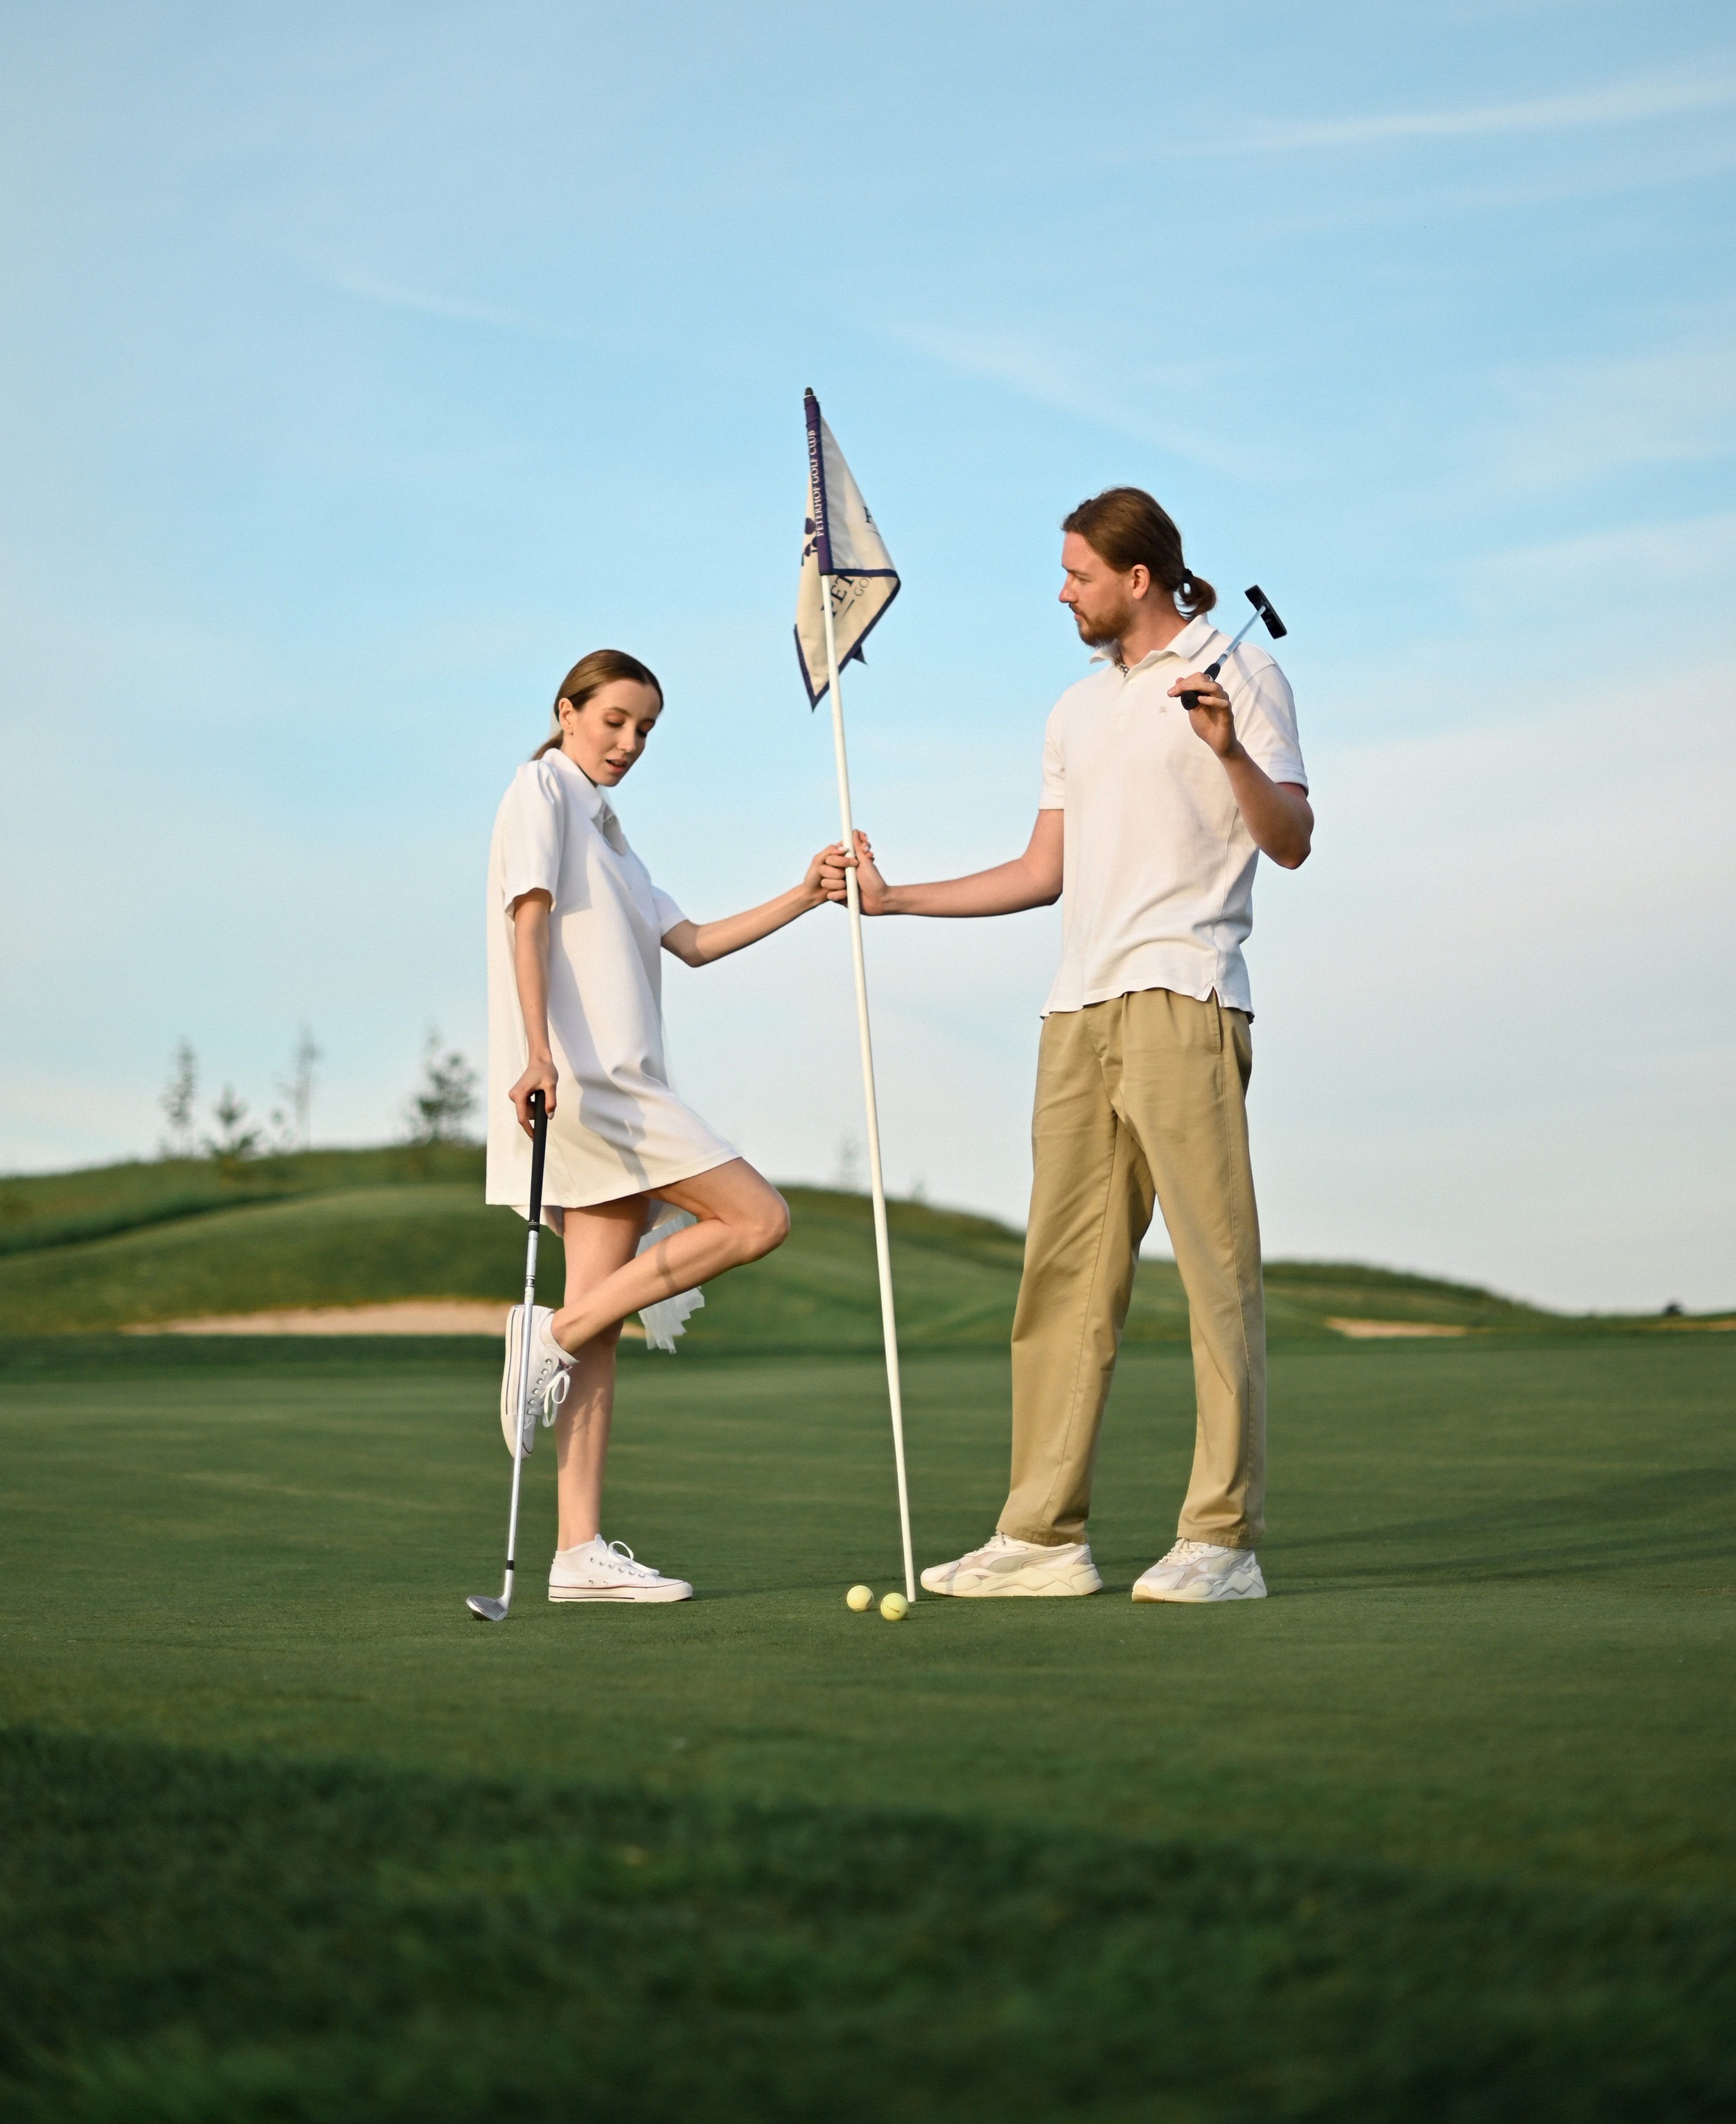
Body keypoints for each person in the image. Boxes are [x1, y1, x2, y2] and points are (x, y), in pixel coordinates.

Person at [834, 490, 1312, 1604]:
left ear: (1136, 577)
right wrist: (897, 901)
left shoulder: (1238, 675)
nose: (1063, 592)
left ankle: (1219, 1541)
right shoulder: (1073, 712)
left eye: (1078, 575)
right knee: (1062, 1281)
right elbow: (1041, 870)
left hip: (1183, 996)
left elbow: (1290, 839)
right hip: (1077, 1009)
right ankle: (1043, 1536)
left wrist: (1229, 749)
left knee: (1214, 1274)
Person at [486, 646, 841, 1604]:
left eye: (645, 729)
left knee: (599, 1332)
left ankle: (576, 1555)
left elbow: (692, 944)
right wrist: (536, 1051)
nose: (630, 742)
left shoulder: (614, 838)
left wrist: (805, 895)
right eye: (614, 721)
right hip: (590, 1087)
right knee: (758, 1219)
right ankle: (551, 1333)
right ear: (568, 712)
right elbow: (526, 917)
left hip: (624, 1088)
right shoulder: (541, 791)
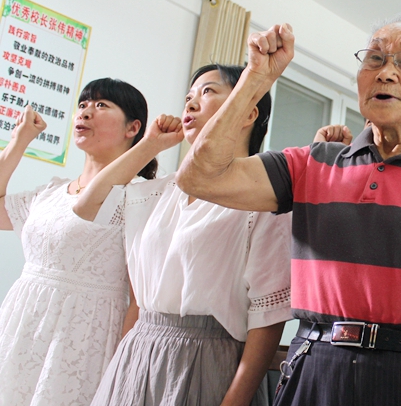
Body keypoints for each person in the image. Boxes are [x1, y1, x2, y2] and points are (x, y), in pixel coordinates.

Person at [175, 11, 401, 406]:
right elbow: (199, 177)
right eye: (374, 59)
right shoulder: (311, 163)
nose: (385, 73)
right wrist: (256, 79)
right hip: (314, 368)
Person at [72, 64, 291, 406]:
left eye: (207, 91)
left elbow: (268, 317)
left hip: (208, 360)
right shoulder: (156, 193)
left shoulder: (264, 201)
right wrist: (149, 145)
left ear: (248, 113)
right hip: (138, 353)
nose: (190, 103)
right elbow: (87, 207)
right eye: (189, 96)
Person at [0, 78, 153, 406]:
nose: (85, 112)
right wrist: (19, 141)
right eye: (83, 104)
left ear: (133, 128)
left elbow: (139, 300)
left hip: (81, 342)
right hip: (20, 328)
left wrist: (121, 369)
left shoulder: (141, 196)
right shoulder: (52, 192)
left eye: (101, 105)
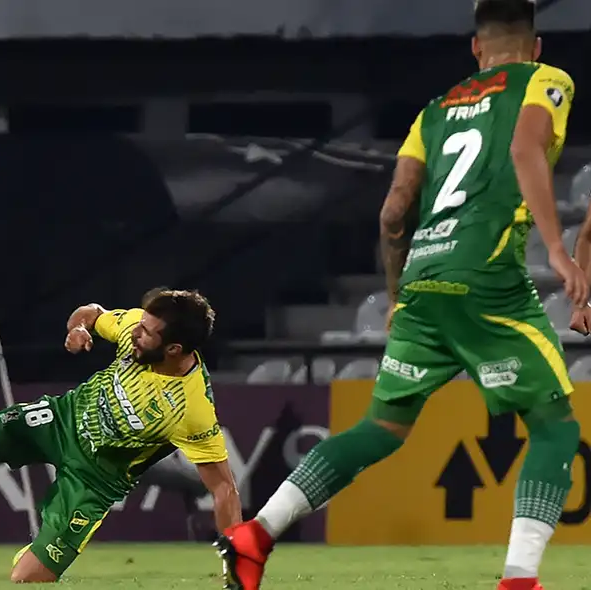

- **Task to complete**: Count each line of the material that includes the string "knee", then give only the total.

- **Result for this exercise**: 4